The underlying Apache Async Http Client ships with different
https://hc.apache.org/httpcomponents-core-ga/httpcore/apidocs/org/apache/http/HttpEntity.html[`org.apache.http.HttpEntity`]
implementations that allow to provide the request body in different formats
(stream, byte array, string etc.). As for reading the response body, the
`HttpEntity#getContent` method comes handy which returns an `InputStream`
reading from the previously buffered response body.
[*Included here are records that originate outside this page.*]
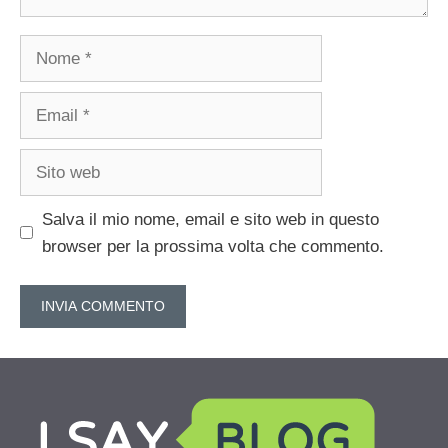
Nome
Email
Sito
web
Salva il mio nome, email e sito web in questo
browser per la prossima volta che commento.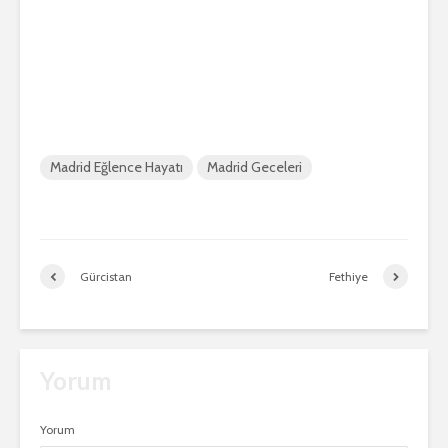
Madrid Eğlence Hayatı
Madrid Geceleri
Gürcistan
Fethiye
Yorum
Yorum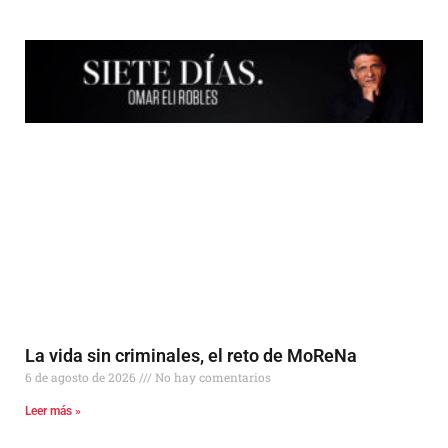
Más Noticias
La vida sin criminales, el reto de MoReNa
6 de agosto de 2026
No hay comentarios
Leer más »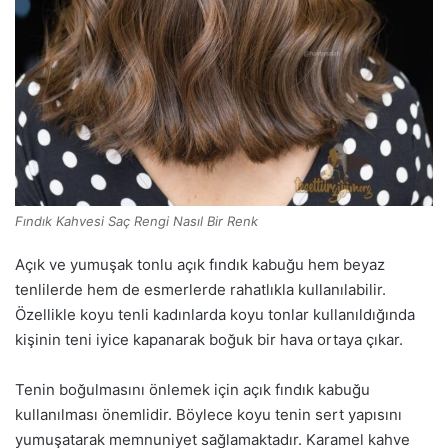
Fındık Kahvesi Saç Rengi Nasıl Bir Renk
Açık ve yumuşak tonlu açık fındık kabuğu hem beyaz
tenlilerde hem de esmerlerde rahatlıkla kullanılabilir.
Özellikle koyu tenli kadınlarda koyu tonlar kullanıldığında
kişinin teni iyice kapanarak boğuk bir hava ortaya çıkar.
Tenin boğulmasını önlemek için açık fındık kabuğu
kullanılması önemlidir. Böylece koyu tenin sert yapısını
yumuşatarak memnuniyet sağlamaktadır. Karamel kahve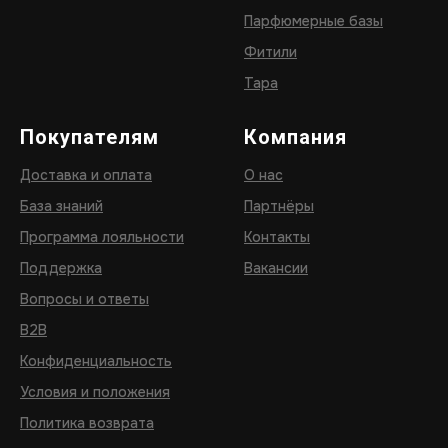
Парфюмерные базы
Фитили
Тара
Покупателям
Компания
Доставка и оплата
О нас
База знаний
Партнёры
Программа лояльности
Контакты
Поддержка
Вакансии
Вопросы и ответы
B2B
Конфиденциальность
Условия и положения
Политика возврата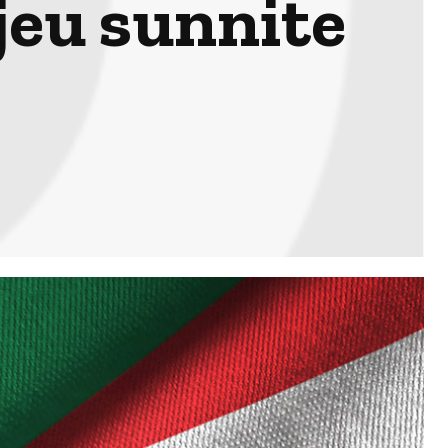
jeu sunnite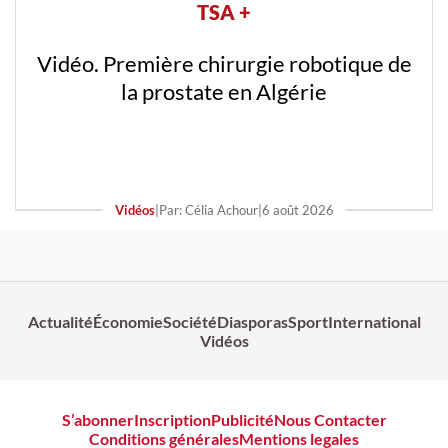
TSA +
Vidéo. Première chirurgie robotique de
la prostate en Algérie
Vidéos
|
Par: Célia Achour
|
6 août 2026
Actualité
Économie
Société
Diasporas
Sport
International
Vidéos
S’abonner
Inscription
Publicité
Nous Contacter
Conditions générales
Mentions legales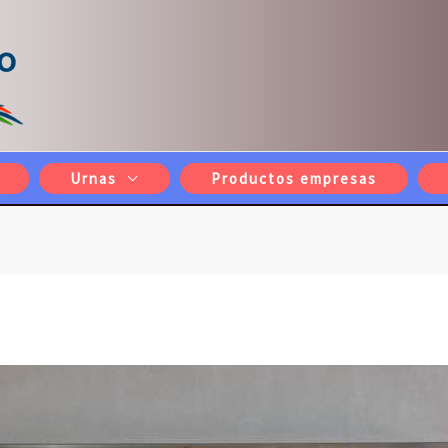
Urnas
Productos empresas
As an alternative, it is
possible to provide a custom
http://hc.apache.org/httpcomponents-core-ga/httpcore-nio/apidocs/org/apache/http/nio/protocol/HttpAsyncResponseConsumer.html[`org.apache.http.nio.protocol.HttpAsyncResponseConsumer`]
that controls how bytes are read and buffered.
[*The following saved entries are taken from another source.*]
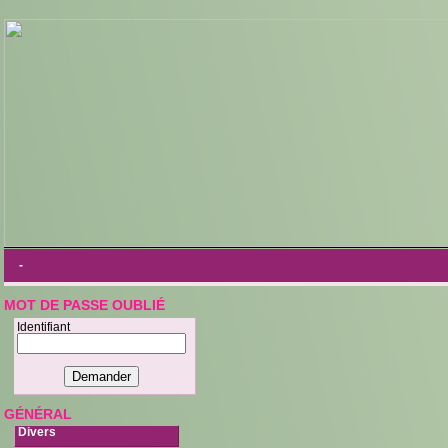
-
MOT DE PASSE OUBLIÉ
Identifiant
GÉNÉRAL
Divers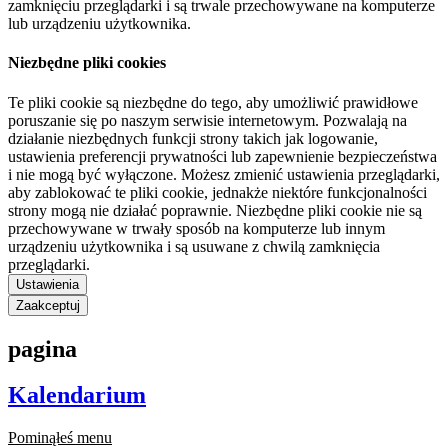
zamknięciu przeglądarki i są trwale przechowywane na komputerze
lub urządzeniu użytkownika.
Niezbędne pliki cookies
Te pliki cookie są niezbędne do tego, aby umożliwić prawidłowe
poruszanie się po naszym serwisie internetowym. Pozwalają na
działanie niezbędnych funkcji strony takich jak logowanie,
ustawienia preferencji prywatności lub zapewnienie bezpieczeństwa
i nie mogą być wyłączone. Możesz zmienić ustawienia przeglądarki,
aby zablokować te pliki cookie, jednakże niektóre funkcjonalności
strony mogą nie działać poprawnie. Niezbędne pliki cookie nie są
przechowywane w trwały sposób na komputerze lub innym
urządzeniu użytkownika i są usuwane z chwilą zamknięcia
przeglądarki.
Ustawienia
Zaakceptuj
pagina
Kalendarium
Pominąłeś menu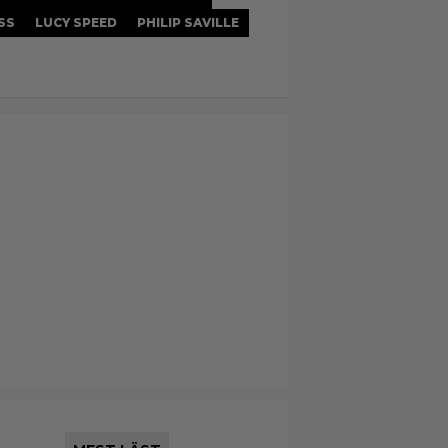
SS
LUCY SPEED
PHILIP SAVILLE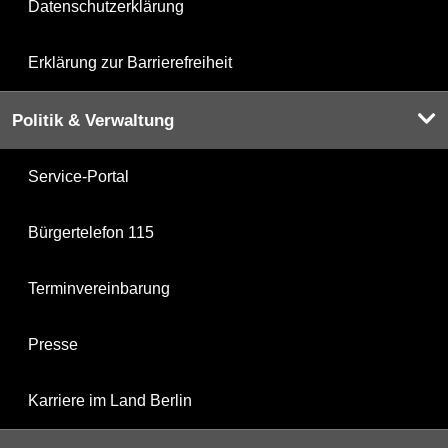
Datenschutzerklärung
Erklärung zur Barrierefreiheit
Politik & Verwaltung
Service-Portal
Bürgertelefon 115
Terminvereinbarung
Presse
Karriere im Land Berlin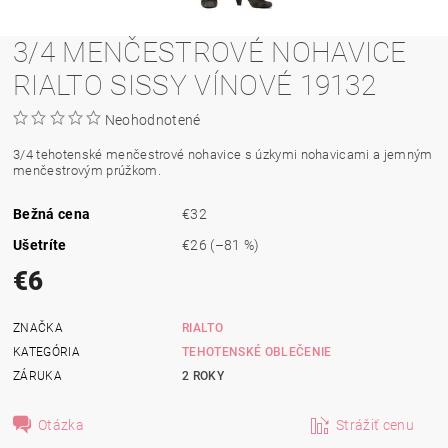
3/4 MENČESTROVÉ NOHAVICE
RIALTO SISSY VÍNOVÉ 19132
Neohodnotené
3/4 tehotenské menčestrové nohavice s úzkymi nohavicami a jemným
menčestrovým prúžkom.
Bežná cena
€32
Ušetríte
€26
(–81 %)
€6
ZNAČKA
RIALTO
KATEGÓRIA
TEHOTENSKÉ OBLEČENIE
ZÁRUKA
2 ROKY
Otázka
Strážiť cenu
The following is a basic example of how async requests can be sent:
[source,java]
--------------------------------------------------
int numRequests = 10;
final CountDownLatch latch = new CountDownLatch(numRequests);
for (int i = 0; i < numRequests; i++) {
restClient.performRequest(
"PUT",
"/twitter/tweet/" + i,
Collections.<String, String>emptyMap(),
//assume that the documents are stored in an entities array
entities[i],
new ResponseListener() {
@Override
public void onSuccess(Response response) {
System.out.println(response);
latch.countDown();
}
@Override
public void onFailure(Exception exception) {
latch.countDown();
}
}
);
}
//wait for all requests to be completed
latch.await();
--------------------------------------------------
=== Logging
The Java REST client uses the same logging library that the Apache Async Http
Client uses: https://commons.apache.org/proper/commons-logging/[Apache Commons Logging],
which comes with support for a number of popular logging implementations. The
java packages to enable logging for are `org.elasticsearch.client` for the
client itself and `org.elasticsearch.client.sniffer` for the sniffer.
The request tracer logging can also be enabled to log every request and
corresponding response in curl format. That comes handy when debugging, for
instance in case a request needs to be manually executed to check whether it
still yields the same response as it did. Enable trace logging for the `tracer`
package to have such log lines printed out. Do note that this type of logging is
expensive and should not be enabled at all times in production environments,
but rather temporarily used only when needed.